:: Problem to work on ::
For each line below that includes the string "root", show the whole line.

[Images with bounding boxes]

▼▼▼

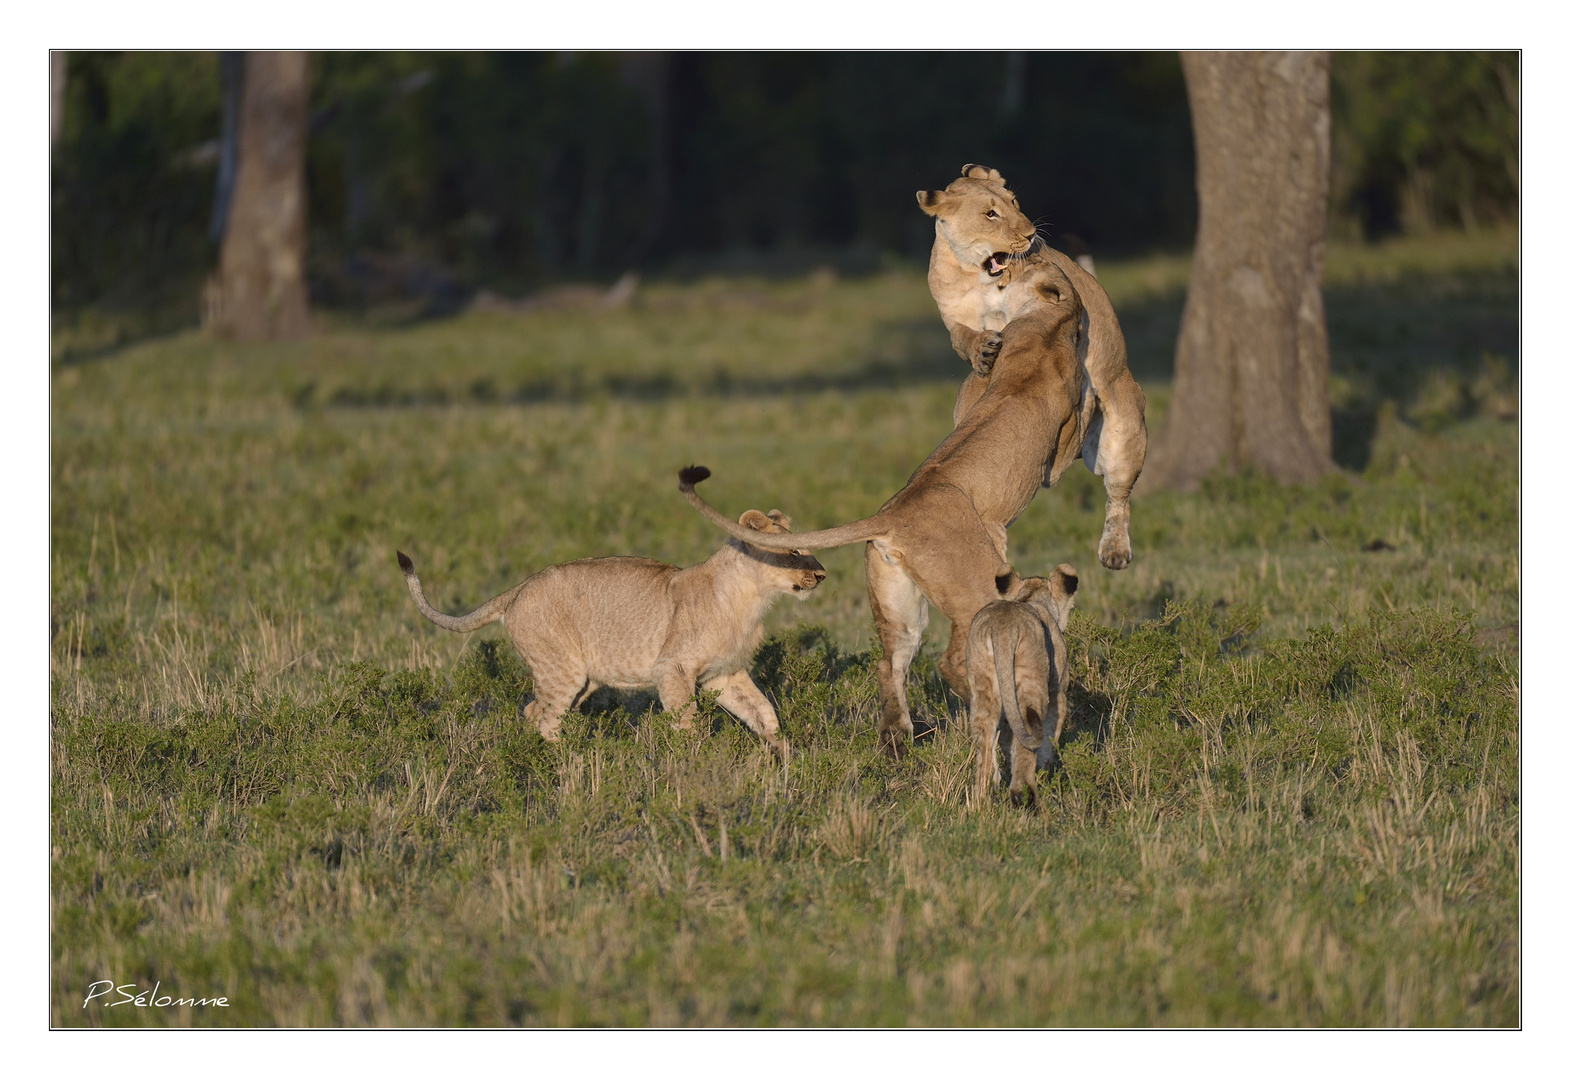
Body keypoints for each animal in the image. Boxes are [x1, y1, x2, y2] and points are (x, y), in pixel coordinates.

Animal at [399, 515, 829, 760]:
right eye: (794, 551)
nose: (822, 575)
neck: (752, 595)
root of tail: (519, 588)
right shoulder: (672, 668)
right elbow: (687, 721)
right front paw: (696, 763)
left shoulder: (724, 673)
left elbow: (764, 713)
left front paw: (791, 759)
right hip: (562, 670)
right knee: (545, 719)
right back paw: (568, 762)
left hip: (584, 680)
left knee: (533, 712)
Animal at [678, 259, 1093, 760]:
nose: (1008, 258)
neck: (1041, 329)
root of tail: (894, 512)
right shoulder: (1063, 440)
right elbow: (1082, 423)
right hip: (983, 580)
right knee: (953, 659)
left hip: (898, 602)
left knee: (890, 662)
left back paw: (897, 741)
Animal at [967, 565, 1080, 801]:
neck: (1030, 598)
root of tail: (1003, 627)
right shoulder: (1058, 693)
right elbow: (1050, 738)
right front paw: (1045, 772)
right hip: (1031, 682)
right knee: (1030, 733)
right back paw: (1025, 796)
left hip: (983, 687)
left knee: (985, 746)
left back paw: (981, 801)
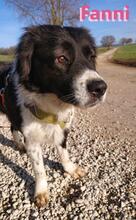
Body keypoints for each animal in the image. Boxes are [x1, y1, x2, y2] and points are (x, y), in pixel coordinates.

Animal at [0, 24, 107, 207]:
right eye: (61, 58)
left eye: (92, 56)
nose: (100, 88)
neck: (52, 106)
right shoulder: (32, 138)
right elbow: (39, 169)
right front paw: (41, 191)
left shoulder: (62, 129)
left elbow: (64, 153)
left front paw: (70, 169)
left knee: (13, 127)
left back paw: (19, 145)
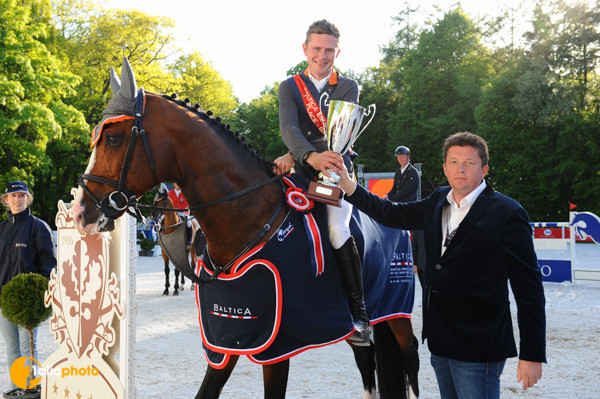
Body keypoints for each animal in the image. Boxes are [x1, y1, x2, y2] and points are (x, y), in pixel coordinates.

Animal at [71, 57, 418, 398]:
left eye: (113, 138)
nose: (81, 212)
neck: (250, 217)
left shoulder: (276, 347)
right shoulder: (227, 339)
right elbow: (207, 390)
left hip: (395, 311)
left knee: (410, 352)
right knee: (365, 356)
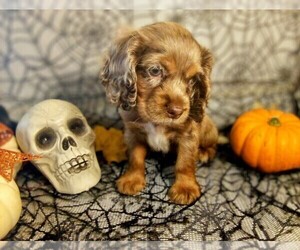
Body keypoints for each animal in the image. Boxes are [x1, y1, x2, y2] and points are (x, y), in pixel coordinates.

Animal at [101, 22, 218, 205]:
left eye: (192, 80)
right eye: (155, 71)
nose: (177, 111)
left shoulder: (188, 135)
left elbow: (184, 162)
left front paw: (185, 188)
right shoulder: (132, 132)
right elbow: (135, 157)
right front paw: (132, 179)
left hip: (208, 130)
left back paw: (205, 152)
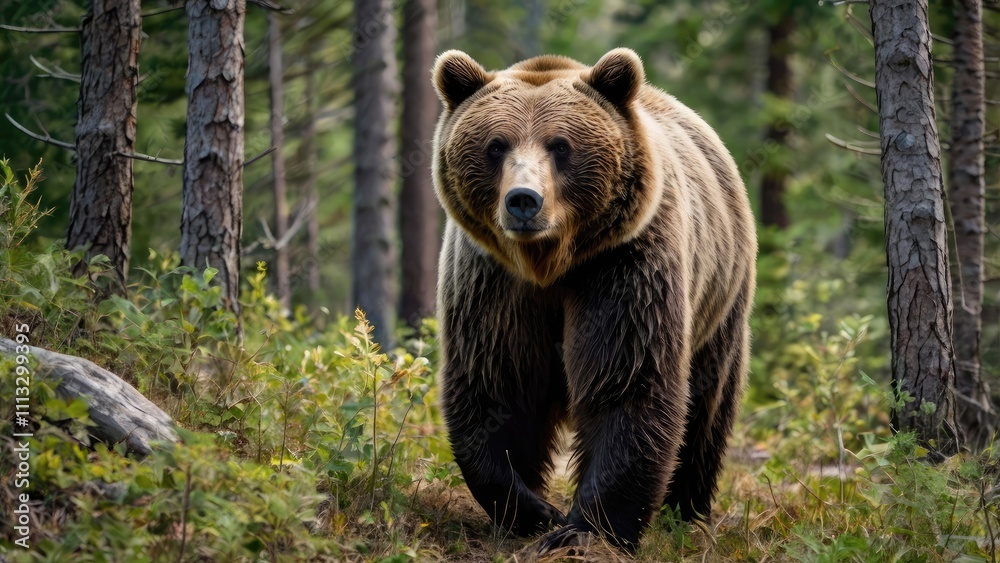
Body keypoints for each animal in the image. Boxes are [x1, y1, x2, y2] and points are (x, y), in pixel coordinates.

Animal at [430, 48, 756, 553]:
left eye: (560, 145)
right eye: (496, 145)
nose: (523, 200)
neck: (550, 262)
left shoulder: (623, 265)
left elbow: (626, 381)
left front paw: (585, 529)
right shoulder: (493, 282)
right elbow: (496, 382)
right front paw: (533, 511)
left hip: (721, 297)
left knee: (708, 404)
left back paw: (687, 510)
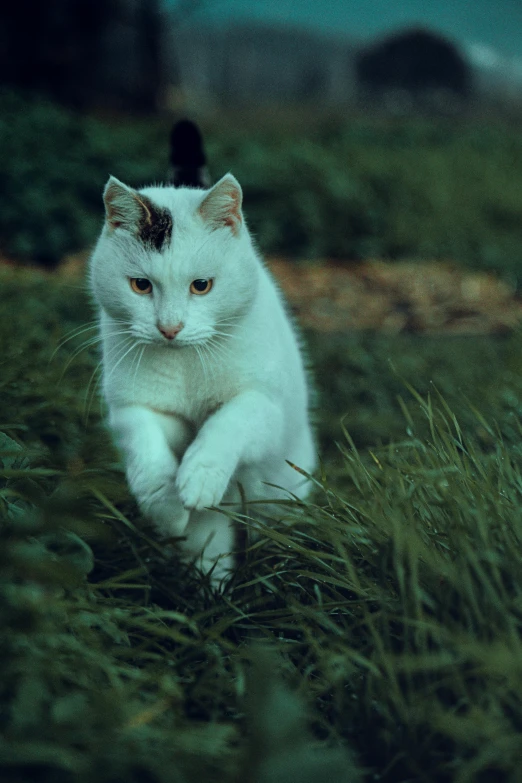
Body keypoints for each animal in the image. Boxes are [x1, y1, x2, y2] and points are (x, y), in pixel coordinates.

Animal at [88, 173, 312, 588]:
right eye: (141, 285)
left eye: (201, 285)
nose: (170, 328)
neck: (186, 361)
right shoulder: (130, 406)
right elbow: (145, 445)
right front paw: (166, 506)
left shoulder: (267, 407)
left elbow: (229, 419)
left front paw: (200, 475)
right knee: (209, 542)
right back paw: (209, 590)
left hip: (280, 493)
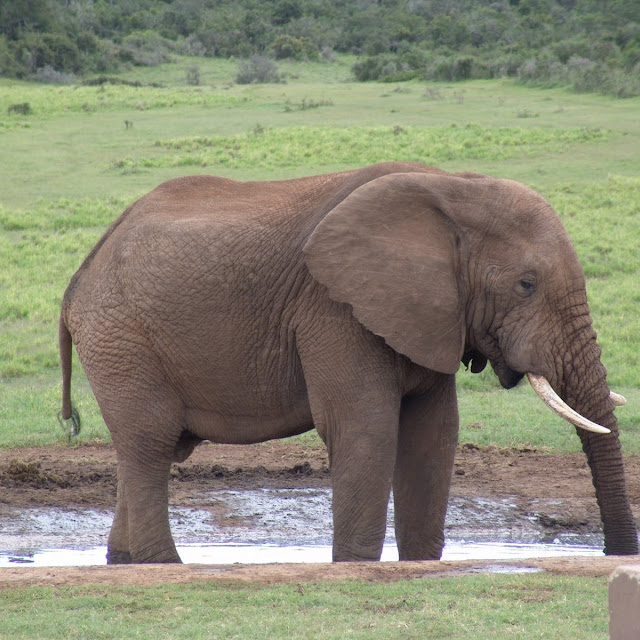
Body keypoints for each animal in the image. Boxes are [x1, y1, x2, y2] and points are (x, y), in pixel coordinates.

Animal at [58, 162, 636, 564]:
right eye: (526, 285)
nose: (619, 554)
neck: (453, 186)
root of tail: (81, 273)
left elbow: (434, 434)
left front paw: (420, 564)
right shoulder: (335, 310)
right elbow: (366, 429)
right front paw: (356, 565)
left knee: (141, 451)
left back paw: (122, 561)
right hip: (122, 337)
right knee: (150, 445)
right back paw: (165, 565)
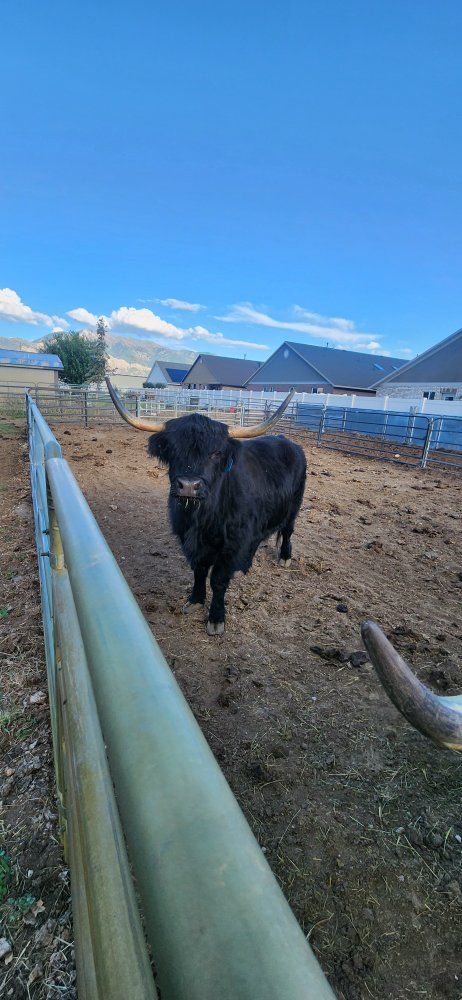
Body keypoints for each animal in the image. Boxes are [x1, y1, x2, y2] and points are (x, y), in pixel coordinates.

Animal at [106, 379, 306, 635]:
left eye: (216, 453)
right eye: (172, 450)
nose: (189, 486)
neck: (200, 518)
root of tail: (289, 443)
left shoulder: (232, 542)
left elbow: (218, 579)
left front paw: (216, 617)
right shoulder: (190, 540)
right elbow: (199, 570)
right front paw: (195, 600)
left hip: (293, 507)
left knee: (288, 531)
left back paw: (284, 557)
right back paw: (245, 566)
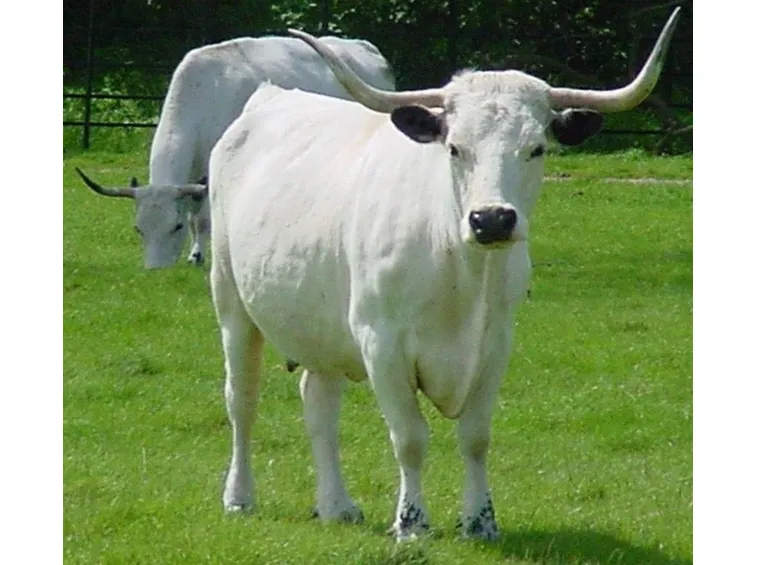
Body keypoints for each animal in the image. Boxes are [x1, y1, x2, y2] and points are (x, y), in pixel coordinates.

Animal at [74, 34, 396, 269]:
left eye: (175, 227)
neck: (203, 95)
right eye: (139, 229)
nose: (156, 270)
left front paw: (197, 255)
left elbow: (201, 219)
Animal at [207, 9, 681, 541]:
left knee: (319, 402)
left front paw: (480, 521)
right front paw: (411, 523)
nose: (492, 219)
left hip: (319, 325)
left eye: (536, 148)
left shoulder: (495, 344)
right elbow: (410, 438)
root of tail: (268, 98)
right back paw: (239, 497)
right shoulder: (381, 342)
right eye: (454, 148)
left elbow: (475, 437)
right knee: (242, 399)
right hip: (232, 303)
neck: (461, 272)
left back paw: (337, 505)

▲▲▲

:: Written answer ::
root of tail: (519, 588)
root of tail: (894, 512)
root of tail: (1003, 627)
root of tail: (81, 273)
root of tail: (289, 443)
root of tail: (268, 98)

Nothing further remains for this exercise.